Дверь открылась, и в комнату вошёл человек. Лысый, сухощавый, лицо умное. Худой как вешалка, но одежда сидела на нём очень хорошо. Идеально подогнана под эту «вешалку». Не знаю, что ещё сказать о нём. Очень располагающий к себе. По крайней мере, я ему отчего-то сразу поверил.
Вместе с ним ворвался шум застолья: смех, музыка, пение. Он закрыл дверь, и всё стихло. Глухая ватная тишина настала.
У него был очень цепкий взгляд. Он внимательно пробежал глазами по корешкам книг у моей стены, на футбольные плакаты даже смотреть не стал. Сел на кровать соседа и спросил:
– Что читаешь?
– «Хроники Нарнии», – ответил я.
– А «Гарри Поттера» читал?
– Да.
– Хорошая книжка, правда?
Человек не спускал с меня глаз.
– Я давно слежу за тобой.
– Зачем? – удивился я.
– Люблю наблюдать за хорошими людьми.
– Ты тоже из «бригады»?
– Можно и так сказать. Что ты знаешь о радости, мальчик? – спросил он.
Я не люблю такие вопросы. И за время общения с бандитами я понял, что если тебе не нравится вопрос, на него просто не стоит отвечать. Отвернулся и занимаешься своими делами, будто никакого вопроса и не было.
Я уткнулся в телефон.
– Хочешь увидеть Нарнию? – сказал он и дотронулся до моей руки. – Я серьёзно.
Я не хотел поворачиваться к нему, но от него шла какая-то сила и власть.
– Одно движение, и ты увидишь Аслана, Белую Колдунью, Серебряное кресло, край света… – пообещал он.
Кончик его длинного сухого, как лапка богомола, пальца снова коснулся моего плеча, и я понял, что не могу отказаться.
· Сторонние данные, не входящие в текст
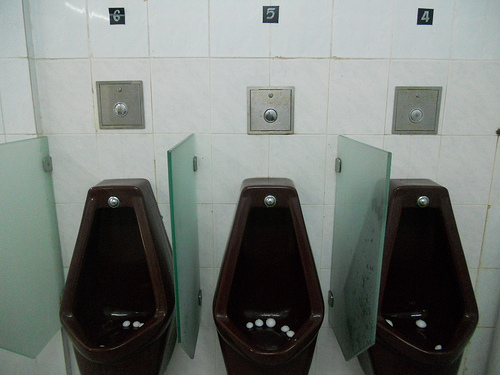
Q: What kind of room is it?
A: It is a bathroom.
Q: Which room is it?
A: It is a bathroom.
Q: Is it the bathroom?
A: Yes, it is the bathroom.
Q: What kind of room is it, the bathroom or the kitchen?
A: It is the bathroom.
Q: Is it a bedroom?
A: No, it is a bathroom.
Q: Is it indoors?
A: Yes, it is indoors.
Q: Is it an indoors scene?
A: Yes, it is indoors.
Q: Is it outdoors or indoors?
A: It is indoors.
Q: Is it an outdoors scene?
A: No, it is indoors.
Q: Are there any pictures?
A: No, there are no pictures.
Он вытащил из кармана пиджака футляр, вроде тех, в которых носят очки, только немного больше размером. Раскрыл, вынул ложку, пакетик с белым порошком, зажигалку, шприц…
Мыш потёр виски.
– Было хорошо…
Он замолчал.
– Да. Но я отчего-то сразу понял, что за это «хорошо» придётся очень дорого заплатить.
– «Всё, всё, что гибелью грозит, для сердца смертного таит неизъяснимы наслажденья», – проговорила Ветка.
– Вот-вот. Именно. Было невыносимо приятно, нереально, но я видел, за этим кайфом стоит тьма.
Потом я упал на подушку и не мог даже пошевелиться, а человек смотрел на меня. Глаза его были похожи на угли, а узкое горло ходило вверх-вниз, как будто он что-то непрерывно глотал.
Когда очнулся, никого рядом не было.
– Нарнию-то хоть видел?
– Нет. Что-то другое видел, не помню что.
Мыш замолчал.
– Так вот, я вспомнил. Это был один из демонов. «Наркомания».
Ветка удивлённо подняла брови.
– Я чувствую, что, если постараться, мы вспомним о встречах с каждым из демонов, – заметила она. – Кого мы уже видели?
– «Садизм», «Пропаганду насилия»…
– «Нищету».
– Ага. А теперь вот и «Наркомания» объявилась. Точнее, объявился.
Новый визит к памятнику
Так или иначе, но повстречав на улицах Москвы четыре оживших изваяния из тринадцати, воплощённых Шемякиным, дети решили снова сходить на Болотную площадь и рассмотреть памятник повнимательней.
Приближались с опаской. Словно к привязанным, но бешеным и смертельно опасным псам.
В Москве с самого утра шёл снег, на лицах демонов лежали белые маски.
– Спрятались, – сказал Мыш, нервно теребя цепь, обозначавшую границу приближения к памятнику.
– От этого маскарада они ещё страшнее, – призналась Ветка.
Она отобрала у мальчика цепочку.
– Не нервничай.
– Я не нервничаю.
– Правильно. Смотри, какая смешная шапочка у «Наркомана» на лысине.
– Очень миленькая, – нервно хихикнул Мыш. – Кипу напоминает.
– Да и вообще, он редкий милашка, – дурачась, начали обсуждать его дети.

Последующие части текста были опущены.